### EXERCISE OBJECTIVE
Your answer must be every line of the data that contains "levels".

=== Section Start ===

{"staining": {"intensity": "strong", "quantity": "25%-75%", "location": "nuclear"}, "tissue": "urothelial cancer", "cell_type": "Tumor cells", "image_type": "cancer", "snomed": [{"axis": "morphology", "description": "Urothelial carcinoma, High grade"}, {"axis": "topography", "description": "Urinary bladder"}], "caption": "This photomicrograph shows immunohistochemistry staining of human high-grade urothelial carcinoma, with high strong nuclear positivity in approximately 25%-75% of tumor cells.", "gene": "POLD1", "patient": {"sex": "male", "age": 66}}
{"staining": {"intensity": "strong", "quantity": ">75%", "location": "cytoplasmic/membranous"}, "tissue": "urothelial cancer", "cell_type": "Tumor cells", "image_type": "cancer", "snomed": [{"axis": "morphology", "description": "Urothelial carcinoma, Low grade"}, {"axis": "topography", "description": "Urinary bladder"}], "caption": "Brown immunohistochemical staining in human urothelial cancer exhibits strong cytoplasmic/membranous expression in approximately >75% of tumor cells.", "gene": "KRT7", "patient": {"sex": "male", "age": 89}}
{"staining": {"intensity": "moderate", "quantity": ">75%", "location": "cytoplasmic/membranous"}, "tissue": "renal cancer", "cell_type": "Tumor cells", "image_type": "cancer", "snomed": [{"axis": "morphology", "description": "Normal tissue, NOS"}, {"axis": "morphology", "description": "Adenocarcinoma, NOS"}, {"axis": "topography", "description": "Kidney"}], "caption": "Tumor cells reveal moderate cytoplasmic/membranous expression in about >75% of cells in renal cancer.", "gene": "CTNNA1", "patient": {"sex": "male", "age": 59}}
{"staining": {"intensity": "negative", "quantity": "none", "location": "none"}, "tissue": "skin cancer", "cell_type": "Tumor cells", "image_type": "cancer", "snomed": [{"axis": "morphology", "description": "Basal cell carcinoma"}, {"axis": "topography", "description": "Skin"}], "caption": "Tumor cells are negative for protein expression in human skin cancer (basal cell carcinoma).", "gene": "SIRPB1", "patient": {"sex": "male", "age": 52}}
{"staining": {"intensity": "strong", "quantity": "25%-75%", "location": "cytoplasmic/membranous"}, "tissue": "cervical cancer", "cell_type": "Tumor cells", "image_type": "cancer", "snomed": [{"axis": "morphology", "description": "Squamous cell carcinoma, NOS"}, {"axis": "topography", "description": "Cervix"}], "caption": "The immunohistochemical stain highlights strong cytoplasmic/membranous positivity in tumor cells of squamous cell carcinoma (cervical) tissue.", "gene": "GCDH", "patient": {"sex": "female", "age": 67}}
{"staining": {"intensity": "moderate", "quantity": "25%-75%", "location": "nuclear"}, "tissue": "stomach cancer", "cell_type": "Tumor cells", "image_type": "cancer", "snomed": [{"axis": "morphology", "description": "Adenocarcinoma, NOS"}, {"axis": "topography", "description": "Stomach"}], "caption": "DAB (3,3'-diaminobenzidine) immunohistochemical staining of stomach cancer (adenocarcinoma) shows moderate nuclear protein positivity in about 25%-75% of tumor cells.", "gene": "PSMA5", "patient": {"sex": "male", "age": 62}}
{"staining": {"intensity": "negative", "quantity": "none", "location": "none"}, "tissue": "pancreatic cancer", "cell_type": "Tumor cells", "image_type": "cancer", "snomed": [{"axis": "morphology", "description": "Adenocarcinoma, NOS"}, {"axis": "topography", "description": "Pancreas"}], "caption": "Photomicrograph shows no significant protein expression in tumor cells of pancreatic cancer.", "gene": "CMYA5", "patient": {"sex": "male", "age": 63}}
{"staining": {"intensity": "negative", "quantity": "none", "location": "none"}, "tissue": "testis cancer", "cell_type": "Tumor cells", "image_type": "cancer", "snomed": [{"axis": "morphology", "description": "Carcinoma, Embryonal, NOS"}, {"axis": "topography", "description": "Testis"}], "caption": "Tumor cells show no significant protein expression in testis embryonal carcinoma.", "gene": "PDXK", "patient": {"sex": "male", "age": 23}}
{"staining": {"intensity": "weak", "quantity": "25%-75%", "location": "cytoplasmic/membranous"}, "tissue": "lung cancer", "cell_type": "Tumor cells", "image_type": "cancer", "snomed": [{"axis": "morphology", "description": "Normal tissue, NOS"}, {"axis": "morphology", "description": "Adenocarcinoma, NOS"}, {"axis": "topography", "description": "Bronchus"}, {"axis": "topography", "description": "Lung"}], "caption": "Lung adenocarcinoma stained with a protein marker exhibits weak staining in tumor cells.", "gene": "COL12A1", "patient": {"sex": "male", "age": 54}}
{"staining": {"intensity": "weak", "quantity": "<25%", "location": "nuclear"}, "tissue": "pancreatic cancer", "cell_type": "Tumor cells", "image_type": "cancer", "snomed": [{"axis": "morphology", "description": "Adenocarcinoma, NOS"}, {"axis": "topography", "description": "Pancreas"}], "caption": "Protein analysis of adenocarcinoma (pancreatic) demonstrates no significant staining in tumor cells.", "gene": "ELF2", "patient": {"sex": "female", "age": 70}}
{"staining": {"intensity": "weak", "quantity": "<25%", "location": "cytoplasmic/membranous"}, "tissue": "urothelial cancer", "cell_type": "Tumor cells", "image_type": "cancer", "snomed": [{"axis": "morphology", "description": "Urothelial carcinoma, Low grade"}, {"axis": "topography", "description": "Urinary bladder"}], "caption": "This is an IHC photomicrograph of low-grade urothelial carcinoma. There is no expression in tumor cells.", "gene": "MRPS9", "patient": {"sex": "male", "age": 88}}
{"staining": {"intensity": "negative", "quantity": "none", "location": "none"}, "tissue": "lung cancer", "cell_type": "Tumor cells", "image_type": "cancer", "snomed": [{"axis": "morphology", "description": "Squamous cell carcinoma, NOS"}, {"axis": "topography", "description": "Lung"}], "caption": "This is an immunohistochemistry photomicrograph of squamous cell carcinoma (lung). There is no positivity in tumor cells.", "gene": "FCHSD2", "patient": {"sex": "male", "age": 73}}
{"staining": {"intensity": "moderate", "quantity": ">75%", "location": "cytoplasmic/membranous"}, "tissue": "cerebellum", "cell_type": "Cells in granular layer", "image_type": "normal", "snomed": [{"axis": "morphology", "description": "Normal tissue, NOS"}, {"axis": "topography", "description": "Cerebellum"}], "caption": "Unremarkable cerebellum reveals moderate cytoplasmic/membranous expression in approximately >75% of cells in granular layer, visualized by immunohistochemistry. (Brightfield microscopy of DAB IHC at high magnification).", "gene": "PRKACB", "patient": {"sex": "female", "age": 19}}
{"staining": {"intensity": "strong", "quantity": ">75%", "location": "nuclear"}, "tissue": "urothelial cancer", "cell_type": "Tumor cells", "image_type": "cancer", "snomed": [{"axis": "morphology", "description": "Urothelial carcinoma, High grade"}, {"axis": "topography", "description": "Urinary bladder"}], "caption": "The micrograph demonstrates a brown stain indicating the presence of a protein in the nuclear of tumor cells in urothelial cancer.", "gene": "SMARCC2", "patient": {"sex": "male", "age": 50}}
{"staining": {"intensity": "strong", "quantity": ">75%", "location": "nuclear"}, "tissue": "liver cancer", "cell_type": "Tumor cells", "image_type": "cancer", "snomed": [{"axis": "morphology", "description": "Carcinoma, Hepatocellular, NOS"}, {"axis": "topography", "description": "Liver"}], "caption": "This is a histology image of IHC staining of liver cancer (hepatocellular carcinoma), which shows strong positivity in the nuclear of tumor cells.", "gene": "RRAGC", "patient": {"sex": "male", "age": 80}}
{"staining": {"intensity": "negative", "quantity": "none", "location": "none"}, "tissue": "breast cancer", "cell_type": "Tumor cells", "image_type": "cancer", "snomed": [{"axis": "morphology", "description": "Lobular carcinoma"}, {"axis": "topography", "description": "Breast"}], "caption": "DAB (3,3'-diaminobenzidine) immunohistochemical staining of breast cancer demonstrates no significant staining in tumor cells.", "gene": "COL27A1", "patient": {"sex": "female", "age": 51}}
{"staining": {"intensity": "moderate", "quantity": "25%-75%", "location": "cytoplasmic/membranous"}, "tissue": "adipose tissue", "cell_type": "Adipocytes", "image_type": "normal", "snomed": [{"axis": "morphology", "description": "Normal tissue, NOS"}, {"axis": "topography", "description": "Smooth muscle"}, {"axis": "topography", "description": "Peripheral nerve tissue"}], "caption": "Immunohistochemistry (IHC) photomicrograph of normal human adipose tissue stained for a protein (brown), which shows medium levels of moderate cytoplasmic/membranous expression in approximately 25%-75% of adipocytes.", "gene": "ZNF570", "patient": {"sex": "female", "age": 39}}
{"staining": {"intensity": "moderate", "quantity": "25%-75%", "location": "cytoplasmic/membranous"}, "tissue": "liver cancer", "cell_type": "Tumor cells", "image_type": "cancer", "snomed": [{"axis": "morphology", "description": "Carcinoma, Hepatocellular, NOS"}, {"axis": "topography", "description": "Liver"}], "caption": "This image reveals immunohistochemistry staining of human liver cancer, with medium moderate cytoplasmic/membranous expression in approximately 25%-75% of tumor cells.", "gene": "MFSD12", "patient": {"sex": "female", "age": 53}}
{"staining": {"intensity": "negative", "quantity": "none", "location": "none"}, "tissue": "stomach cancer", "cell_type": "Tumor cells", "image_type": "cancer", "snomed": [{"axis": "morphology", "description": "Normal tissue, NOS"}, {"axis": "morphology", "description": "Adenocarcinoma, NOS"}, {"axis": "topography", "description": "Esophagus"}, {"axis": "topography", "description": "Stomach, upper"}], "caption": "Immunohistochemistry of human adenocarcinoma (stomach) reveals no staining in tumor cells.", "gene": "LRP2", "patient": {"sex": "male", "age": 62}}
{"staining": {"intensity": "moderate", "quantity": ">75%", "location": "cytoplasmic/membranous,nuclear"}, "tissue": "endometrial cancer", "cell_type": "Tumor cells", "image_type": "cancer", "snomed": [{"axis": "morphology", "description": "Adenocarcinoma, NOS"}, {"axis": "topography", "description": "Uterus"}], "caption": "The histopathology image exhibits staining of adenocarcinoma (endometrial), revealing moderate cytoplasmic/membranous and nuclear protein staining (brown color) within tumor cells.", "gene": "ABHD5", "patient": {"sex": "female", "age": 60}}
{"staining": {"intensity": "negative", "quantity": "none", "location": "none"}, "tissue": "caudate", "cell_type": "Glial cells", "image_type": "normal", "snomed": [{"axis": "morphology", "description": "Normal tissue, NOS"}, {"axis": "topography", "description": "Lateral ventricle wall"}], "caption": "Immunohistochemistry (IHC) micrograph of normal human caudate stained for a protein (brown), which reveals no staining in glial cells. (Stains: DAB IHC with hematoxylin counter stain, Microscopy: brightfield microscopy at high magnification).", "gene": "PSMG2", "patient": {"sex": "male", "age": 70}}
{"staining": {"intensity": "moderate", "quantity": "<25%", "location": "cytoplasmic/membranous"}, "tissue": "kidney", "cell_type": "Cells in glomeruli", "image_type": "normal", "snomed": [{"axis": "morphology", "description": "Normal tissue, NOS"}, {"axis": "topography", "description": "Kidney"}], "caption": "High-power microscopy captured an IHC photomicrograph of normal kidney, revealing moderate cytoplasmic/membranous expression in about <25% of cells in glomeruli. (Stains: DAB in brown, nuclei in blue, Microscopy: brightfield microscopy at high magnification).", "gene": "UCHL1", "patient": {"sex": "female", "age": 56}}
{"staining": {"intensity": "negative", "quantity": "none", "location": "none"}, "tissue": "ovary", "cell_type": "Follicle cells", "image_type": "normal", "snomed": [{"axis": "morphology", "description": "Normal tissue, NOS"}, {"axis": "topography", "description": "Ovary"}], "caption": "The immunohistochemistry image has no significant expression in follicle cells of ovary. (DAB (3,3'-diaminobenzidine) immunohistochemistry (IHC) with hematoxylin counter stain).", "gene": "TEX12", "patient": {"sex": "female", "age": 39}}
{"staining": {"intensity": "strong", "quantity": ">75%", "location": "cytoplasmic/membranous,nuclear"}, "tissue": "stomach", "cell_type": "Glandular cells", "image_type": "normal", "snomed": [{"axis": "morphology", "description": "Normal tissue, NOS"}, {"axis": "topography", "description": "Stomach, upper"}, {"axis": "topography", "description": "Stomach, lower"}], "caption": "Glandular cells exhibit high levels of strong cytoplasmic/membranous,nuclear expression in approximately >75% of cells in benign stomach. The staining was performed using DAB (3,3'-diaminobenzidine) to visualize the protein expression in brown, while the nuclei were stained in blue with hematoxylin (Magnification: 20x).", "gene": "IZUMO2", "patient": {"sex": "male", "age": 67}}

=== Section End ===

### PROBLEM SOLUTION
{"staining": {"intensity": "moderate", "quantity": "25%-75%", "location": "cytoplasmic/membranous"}, "tissue": "adipose tissue", "cell_type": "Adipocytes", "image_type": "normal", "snomed": [{"axis": "morphology", "description": "Normal tissue, NOS"}, {"axis": "topography", "description": "Smooth muscle"}, {"axis": "topography", "description": "Peripheral nerve tissue"}], "caption": "Immunohistochemistry (IHC) photomicrograph of normal human adipose tissue stained for a protein (brown), which shows medium levels of moderate cytoplasmic/membranous expression in approximately 25%-75% of adipocytes.", "gene": "ZNF570", "patient": {"sex": "female", "age": 39}}
{"staining": {"intensity": "strong", "quantity": ">75%", "location": "cytoplasmic/membranous,nuclear"}, "tissue": "stomach", "cell_type": "Glandular cells", "image_type": "normal", "snomed": [{"axis": "morphology", "description": "Normal tissue, NOS"}, {"axis": "topography", "description": "Stomach, upper"}, {"axis": "topography", "description": "Stomach, lower"}], "caption": "Glandular cells exhibit high levels of strong cytoplasmic/membranous,nuclear expression in approximately >75% of cells in benign stomach. The staining was performed using DAB (3,3'-diaminobenzidine) to visualize the protein expression in brown, while the nuclei were stained in blue with hematoxylin (Magnification: 20x).", "gene": "IZUMO2", "patient": {"sex": "male", "age": 67}}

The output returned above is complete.